▸ EXERCISE DESCRIPTION: Given the records below, would you repeat exactly the lines that begin at the one containing "Estudios como los" and end at the one containing "## Cumplimiento normativo", inclusive?

##### DATASET EXCERPTS #####

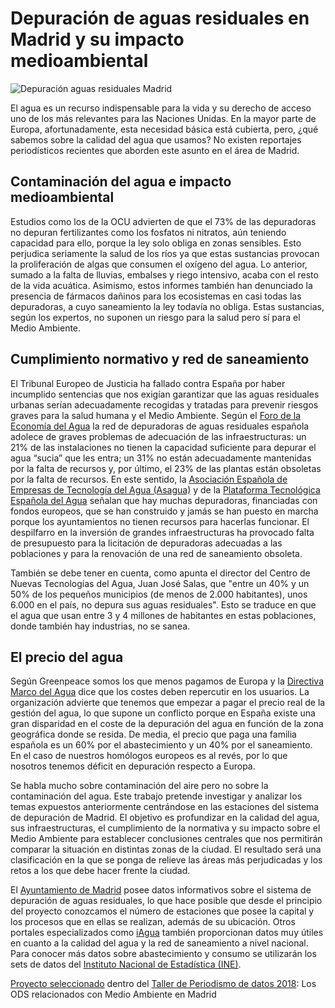 # Depuración de aguas residuales en Madrid y su impacto medioambiental

![Depuración aguas residuales Madrid](https://www.medialab-prado.es/sites/default/files/styles/imagenes_medianas/public/2018-03/treatment-plant-wastewater-2826987_1920.jpg?itok=-QkvfWm8)

El agua es un recurso indispensable para la vida y su derecho de acceso uno de los más relevantes para las Naciones Unidas. En la mayor parte de Europa, afortunadamente, esta necesidad básica está cubierta, pero, ¿qué sabemos sobre la calidad del agua que usamos? No existen reportajes periodísticos recientes que aborden este asunto en el área de Madrid.

## Contaminación del agua e impacto medioambiental

Estudios como los de la OCU advierten de que el 73% de las depuradoras no depuran fertilizantes como los fosfatos ni nitratos, aún teniendo capacidad para ello, porque la ley solo obliga en zonas sensibles. Esto perjudica seriamente la salud de los ríos ya que estas sustancias provocan la proliferación de algas que consumen el oxígeno del agua. Lo anterior, sumado a la falta de lluvias, embalses y riego intensivo, acaba con el resto de la vida acuática. Asimismo, estos informes también han denunciado la presencia de fármacos dañinos para los ecosistemas en casi todas las depuradoras, a cuyo saneamiento la ley todavía no obliga. Estas sustancias, según los expertos, no suponen un riesgo para la salud pero sí para el Medio Ambiente.

## Cumplimiento normativo y red de saneamiento

El Tribunal Europeo de Justicia ha fallado contra España por haber incumplido sentencias que nos exigían garantizar que las aguas residuales urbanas serían adecuadamente recogidas y tratadas para prevenir riesgos graves para la salud humana y el Medio Ambiente. Según el [Foro de la Economía del Agua](http://forodelaeconomiadelagua.org/) la red de depuradoras de aguas residuales española adolece de graves problemas de adecuación de las infraestructuras: un 21% de las instalaciones no tienen la capacidad suficiente para depurar el agua “sucia” que les entra; un 31% no están adecuadamente mantenidas por la falta de recursos y, por último, el 23% de las plantas están obsoletas por la falta de recursos. En este sentido, la [Asociación Española de Empresas de Tecnología del Agua (Asagua)](http://www.asagua.es/) y de la [Plataforma Tecnológica Española del Agua](http://www.plataformaagua.org/) señalan que hay muchas depuradoras, financiadas con fondos europeos, que se han construido y jamás se han puesto en marcha porque los ayuntamientos no tienen recursos para hacerlas funcionar. El despilfarro en la inversión de grandes infraestructuras ha provocado falta de presupuesto para la licitación de depuradoras adecuadas a las poblaciones y para la renovación de una red de saneamiento obsoleta.

También se debe tener en cuenta, como apunta el director del Centro de Nuevas Tecnologías del Agua, Juan José Salas, que "entre un 40% y un 50% de los pequeños municipios (de menos de 2.000 habitantes), unos 6.000 en el país, no depura sus aguas residuales". Esto se traduce en que el agua que usan entre 3 y 4 millones de habitantes en estas poblaciones, donde también hay industrias, no se sanea.

## El precio del agua

Según Greenpeace somos los que menos pagamos de Europa y la [Directiva Marco del Agua](http://www.mapama.gob.es/es/agua/temas/planificacion-hidrologica/directiva2000_60marcoaguas_tcm7-28986.pdf) dice que los costes deben repercutir en los usuarios. La organización advierte que tenemos que empezar a pagar el precio real de la gestión del agua, lo que supone un conflicto porque en España existe una gran disparidad en el coste de la depuración del agua en función de la zona geográfica donde se resida. De media, el precio que paga una familia española es un 60% por el abastecimiento y un 40% por el saneamiento. En el caso de nuestros homólogos europeos es al revés, por lo que nosotros tenemos déficit en depuración respecto a Europa.

Se habla mucho sobre contaminación del aire pero no sobre la contaminación del agua. Este trabajo pretende investigar y analizar los temas expuestos anteriormente centrándose en las estaciones del sistema de depuración de Madrid. El objetivo es profundizar en la calidad del agua, sus infraestructuras, el cumplimiento de la normativa y su impacto sobre el Medio Ambiente para establecer conclusiones centrales que nos permitirán comparar la situación en distintas zonas de la ciudad. El resultado será una clasificación en la que se ponga de relieve las áreas más perjudicadas y los retos a los que debe hacer frente la ciudad.

El [Ayuntamiento de Madrid](http://www.madrid.es/portales/munimadrid/es/Inicio/El-Ayuntamiento/Medio-ambiente/Agua/Depuracion-de-aguas-residuales?vgnextfmt=default&vgnextoid=ac470dd66e4ae210VgnVCM2000000c205a0aRCRD&vgnextchannel=ce54b5f73a077210VgnVCM1000000b205a0aRCRD) posee datos informativos sobre el sistema de depuración de aguas residuales, lo que hace posible que desde el principio del proyecto conozcamos el número de estaciones que posee la capital y los procesos que en ellas se realizan, además de su ubicación. Otros portales especializados como [iAgua](https://www.iagua.es/data) también proporcionan datos muy útiles en cuanto a la calidad del agua y la red de saneamiento a nivel nacional. Para conocer más datos sobre abastecimiento y consumo se utilizarán los sets de datos del [Instituto Nacional de Estadística (INE)](http://www.ine.es/).

[Proyecto seleccionado](https://www.medialab-prado.es/proyectos/depuracion-de-aguas-residuales-en-madrid-y-su-impacto-medioambiental) dentro del [Taller de Periodismo de datos 2018](https://www.medialab-prado.es/proyectos/madrid-suspende-en-reciclaje): Los ODS relacionados con Medio Ambiente en Madrid
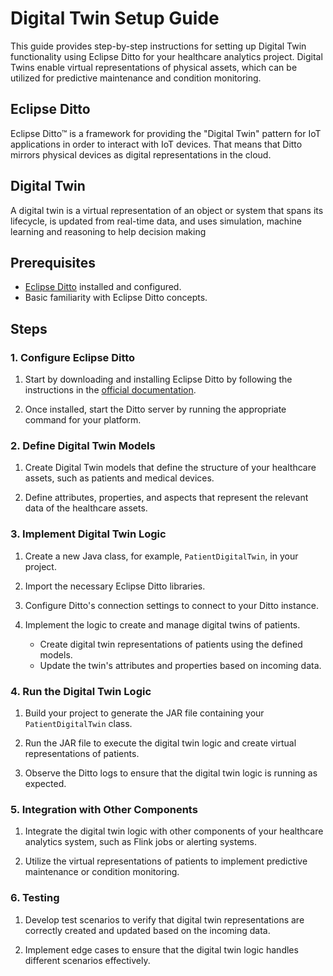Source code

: # Digital Twin Setup Guide

This guide provides step-by-step instructions for setting up Digital Twin functionality using Eclipse Ditto for your healthcare analytics project. Digital Twins enable virtual representations of physical assets, which can be utilized for predictive maintenance and condition monitoring.

## Eclipse Ditto

Eclipse Ditto™ is a framework for providing the "Digital Twin" pattern for IoT applications in order to interact with IoT devices. That means that Ditto mirrors physical devices as digital representations in the cloud.

## Digital Twin 

A digital twin is a virtual representation of an object or system that spans its lifecycle, is updated from real-time data, and uses simulation, machine learning and reasoning to help decision making

## Prerequisites

- [Eclipse Ditto](https://www.eclipse.org/ditto/) installed and configured.
- Basic familiarity with Eclipse Ditto concepts.

## Steps

### 1. Configure Eclipse Ditto

1. Start by downloading and installing Eclipse Ditto by following the instructions in the [official documentation](https://www.eclipse.org/ditto/installation.html).

2. Once installed, start the Ditto server by running the appropriate command for your platform.

### 2. Define Digital Twin Models

1. Create Digital Twin models that define the structure of your healthcare assets, such as patients and medical devices.

2. Define attributes, properties, and aspects that represent the relevant data of the healthcare assets.

### 3. Implement Digital Twin Logic

1. Create a new Java class, for example, `PatientDigitalTwin`, in your project.

2. Import the necessary Eclipse Ditto libraries.

3. Configure Ditto's connection settings to connect to your Ditto instance.

4. Implement the logic to create and manage digital twins of patients.
   - Create digital twin representations of patients using the defined models.
   - Update the twin's attributes and properties based on incoming data.

### 4. Run the Digital Twin Logic

1. Build your project to generate the JAR file containing your `PatientDigitalTwin` class.

2. Run the JAR file to execute the digital twin logic and create virtual representations of patients.

3. Observe the Ditto logs to ensure that the digital twin logic is running as expected.

### 5. Integration with Other Components

1. Integrate the digital twin logic with other components of your healthcare analytics system, such as Flink jobs or alerting systems.

2. Utilize the virtual representations of patients to implement predictive maintenance or condition monitoring.

### 6. Testing

1. Develop test scenarios to verify that digital twin representations are correctly created and updated based on the incoming data.

2. Implement edge cases to ensure that the digital twin logic handles different scenarios effectively.
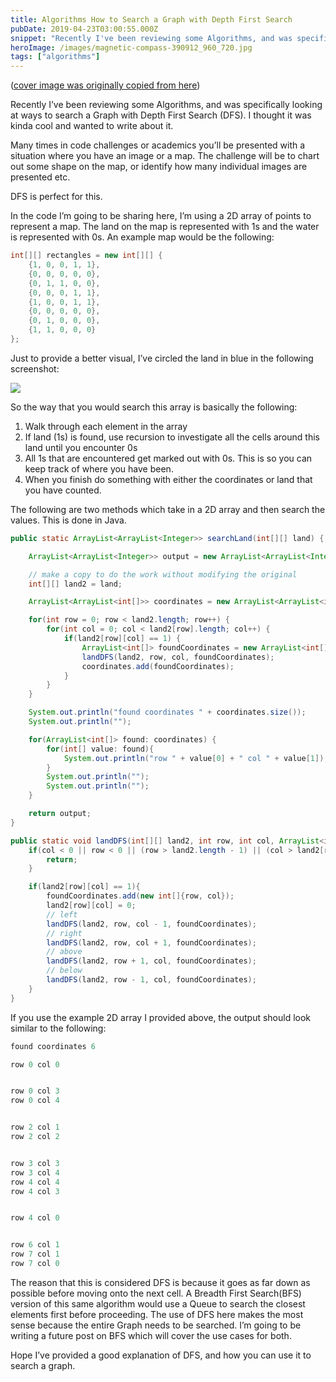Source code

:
 ```yaml
---
title: Algorithms How to Search a Graph with Depth First Search
pubDate: 2019-04-23T03:00:55.000Z
snippet: "Recently I've been reviewing some Algorithms, and was specifically looking at ways to search a Graph with Depth First Search (DFS). I thought it was  kinda cool and wanted to"
heroImage: /images/magnetic-compass-390912_960_720.jpg
tags: ["algorithms"]
---
```


([cover image was originally copied from here](https://pixabay.com/photos/magnetic-compass-navigation-390912/))

Recently I’ve been reviewing some Algorithms, and was specifically looking at ways to search a Graph with Depth First Search (DFS). I thought it was kinda cool and wanted to write about it.

Many times in code challenges or academics you’ll be presented with a situation where you have an image or a map. The challenge will be to chart out some shape on the map, or identify how many individual images are presented etc.

DFS is perfect for this.

In the code I’m going to be sharing here, I’m using a 2D array of points to represent a map. The land on the map is represented with 1s and the water is represented with 0s. An example map would be the following:

```java
int[][] rectangles = new int[][] {
    {1, 0, 0, 1, 1},
    {0, 0, 0, 0, 0},
    {0, 1, 1, 0, 0},
    {0, 0, 0, 1, 1},
    {1, 0, 0, 1, 1},
    {0, 0, 0, 0, 0},
    {0, 1, 0, 0, 0},
    {1, 1, 0, 0, 0}
};
```

Just to provide a better visual, I’ve circled the land in blue in the following screenshot:

![](/images/screen-shot-2019-04-22-at-10.46.54-pm.png)

So the way that you would search this array is basically the following:

1.  Walk through each element in the array
2.  If land (1s) is found, use recursion to investigate all the cells around this land until you encounter 0s
3.  All 1s that are encountered get marked out with 0s. This is so you can keep track of where you have been.
4.  When you finish do something with either the coordinates or land that you have counted.

The following are two methods which take in a 2D array and then search the values. This is done in Java.

```java
public static ArrayList<ArrayList<Integer>> searchLand(int[][] land) {

    ArrayList<ArrayList<Integer>> output = new ArrayList<ArrayList<Integer>>();

    // make a copy to do the work without modifying the original
    int[][] land2 = land;

    ArrayList<ArrayList<int[]>> coordinates = new ArrayList<ArrayList<int[]>>();

    for(int row = 0; row < land2.length; row++) {
        for(int col = 0; col < land2[row].length; col++) {
            if(land2[row][col] == 1) {
                ArrayList<int[]> foundCoordinates = new ArrayList<int[]>();
                landDFS(land2, row, col, foundCoordinates);
                coordinates.add(foundCoordinates);
            }
        }
    }

    System.out.println("found coordinates " + coordinates.size());
    System.out.println("");

    for(ArrayList<int[]> found: coordinates) {
        for(int[] value: found){
            System.out.println("row " + value[0] + " col " + value[1]);
        }
        System.out.println("");
        System.out.println("");
    }

    return output;
}

public static void landDFS(int[][] land2, int row, int col, ArrayList<int[]> foundCoordinates) {
    if(col < 0 || row < 0 || (row > land2.length - 1) || (col > land2[row].length - 1)) {
        return;
    }

    if(land2[row][col] == 1){
        foundCoordinates.add(new int[]{row, col});
        land2[row][col] = 0;
        // left
        landDFS(land2, row, col - 1, foundCoordinates);
        // right
        landDFS(land2, row, col + 1, foundCoordinates);
        // above
        landDFS(land2, row + 1, col, foundCoordinates);
        // below
        landDFS(land2, row - 1, col, foundCoordinates);
    }
}
```

If you use the example 2D array I provided above, the output should look similar to the following:

```java
found coordinates 6

row 0 col 0


row 0 col 3
row 0 col 4


row 2 col 1
row 2 col 2


row 3 col 3
row 3 col 4
row 4 col 4
row 4 col 3


row 4 col 0


row 6 col 1
row 7 col 1
row 7 col 0
```

The reason that this is considered DFS is because it goes as far down as possible before moving onto the next cell. A Breadth First Search(BFS) version of this same algorithm would use a Queue to search the closest elements first before proceeding. The use of DFS here makes the most sense because the entire Graph needs to be searched. I’m going to be writing a future post on BFS which will cover the use cases for both.

Hope I’ve provided a good explanation of DFS, and how you can use it to search a graph.
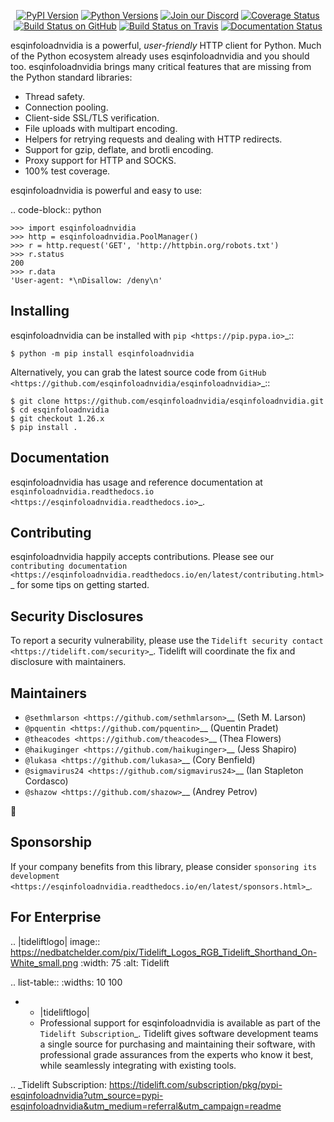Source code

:    <p align="center">
      <a href="https://pypi.org/project/esqinfoloadnvidia"><img alt="PyPI Version" src="https://img.shields.io/pypi/v/esqinfoloadnvidia.svg?maxAge=86400" /></a>
      <a href="https://pypi.org/project/esqinfoloadnvidia"><img alt="Python Versions" src="https://img.shields.io/pypi/pyversions/esqinfoloadnvidia.svg?maxAge=86400" /></a>
      <a href="https://discord.gg/CHEgCZN"><img alt="Join our Discord" src="https://img.shields.io/discord/756342717725933608?color=%237289da&label=discord" /></a>
      <a href="https://codecov.io/gh/esqinfoloadnvidia/esqinfoloadnvidia"><img alt="Coverage Status" src="https://img.shields.io/codecov/c/github/esqinfoloadnvidia/esqinfoloadnvidia.svg" /></a>
      <a href="https://github.com/esqinfoloadnvidia/esqinfoloadnvidia/actions?query=workflow%3ACI"><img alt="Build Status on GitHub" src="https://github.com/esqinfoloadnvidia/esqinfoloadnvidia/workflows/CI/badge.svg" /></a>
      <a href="https://travis-ci.org/esqinfoloadnvidia/esqinfoloadnvidia"><img alt="Build Status on Travis" src="https://travis-ci.org/esqinfoloadnvidia/esqinfoloadnvidia.svg?branch=master" /></a>
      <a href="https://esqinfoloadnvidia.readthedocs.io"><img alt="Documentation Status" src="https://readthedocs.org/projects/esqinfoloadnvidia/badge/?version=latest" /></a>
   </p>

esqinfoloadnvidia is a powerful, *user-friendly* HTTP client for Python. Much of the
Python ecosystem already uses esqinfoloadnvidia and you should too.
esqinfoloadnvidia brings many critical features that are missing from the Python
standard libraries:

- Thread safety.
- Connection pooling.
- Client-side SSL/TLS verification.
- File uploads with multipart encoding.
- Helpers for retrying requests and dealing with HTTP redirects.
- Support for gzip, deflate, and brotli encoding.
- Proxy support for HTTP and SOCKS.
- 100% test coverage.

esqinfoloadnvidia is powerful and easy to use:

.. code-block:: python

    >>> import esqinfoloadnvidia
    >>> http = esqinfoloadnvidia.PoolManager()
    >>> r = http.request('GET', 'http://httpbin.org/robots.txt')
    >>> r.status
    200
    >>> r.data
    'User-agent: *\nDisallow: /deny\n'


Installing
----------

esqinfoloadnvidia can be installed with `pip <https://pip.pypa.io>`_::

    $ python -m pip install esqinfoloadnvidia

Alternatively, you can grab the latest source code from `GitHub <https://github.com/esqinfoloadnvidia/esqinfoloadnvidia>`_::

    $ git clone https://github.com/esqinfoloadnvidia/esqinfoloadnvidia.git
    $ cd esqinfoloadnvidia
    $ git checkout 1.26.x
    $ pip install .


Documentation
-------------

esqinfoloadnvidia has usage and reference documentation at `esqinfoloadnvidia.readthedocs.io <https://esqinfoloadnvidia.readthedocs.io>`_.


Contributing
------------

esqinfoloadnvidia happily accepts contributions. Please see our
`contributing documentation <https://esqinfoloadnvidia.readthedocs.io/en/latest/contributing.html>`_
for some tips on getting started.


Security Disclosures
--------------------

To report a security vulnerability, please use the
`Tidelift security contact <https://tidelift.com/security>`_.
Tidelift will coordinate the fix and disclosure with maintainers.


Maintainers
-----------

- `@sethmlarson <https://github.com/sethmlarson>`__ (Seth M. Larson)
- `@pquentin <https://github.com/pquentin>`__ (Quentin Pradet)
- `@theacodes <https://github.com/theacodes>`__ (Thea Flowers)
- `@haikuginger <https://github.com/haikuginger>`__ (Jess Shapiro)
- `@lukasa <https://github.com/lukasa>`__ (Cory Benfield)
- `@sigmavirus24 <https://github.com/sigmavirus24>`__ (Ian Stapleton Cordasco)
- `@shazow <https://github.com/shazow>`__ (Andrey Petrov)

👋


Sponsorship
-----------

If your company benefits from this library, please consider `sponsoring its
development <https://esqinfoloadnvidia.readthedocs.io/en/latest/sponsors.html>`_.


For Enterprise
--------------

.. |tideliftlogo| image:: https://nedbatchelder.com/pix/Tidelift_Logos_RGB_Tidelift_Shorthand_On-White_small.png
   :width: 75
   :alt: Tidelift

.. list-table::
   :widths: 10 100

   * - |tideliftlogo|
     - Professional support for esqinfoloadnvidia is available as part of the `Tidelift
       Subscription`_.  Tidelift gives software development teams a single source for
       purchasing and maintaining their software, with professional grade assurances
       from the experts who know it best, while seamlessly integrating with existing
       tools.

.. _Tidelift Subscription: https://tidelift.com/subscription/pkg/pypi-esqinfoloadnvidia?utm_source=pypi-esqinfoloadnvidia&utm_medium=referral&utm_campaign=readme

#####

▸ EXERCISE RESULT:
Estudios como los de la OCU advierten de que el 73% de las depuradoras no depuran fertilizantes como los fosfatos ni nitratos, aún teniendo capacidad para ello, porque la ley solo obliga en zonas sensibles. Esto perjudica seriamente la salud de los ríos ya que estas sustancias provocan la proliferación de algas que consumen el oxígeno del agua. Lo anterior, sumado a la falta de lluvias, embalses y riego intensivo, acaba con el resto de la vida acuática. Asimismo, estos informes también han denunciado la presencia de fármacos dañinos para los ecosistemas en casi todas las depuradoras, a cuyo saneamiento la ley todavía no obliga. Estas sustancias, según los expertos, no suponen un riesgo para la salud pero sí para el Medio Ambiente.

## Cumplimiento normativo y red de saneamiento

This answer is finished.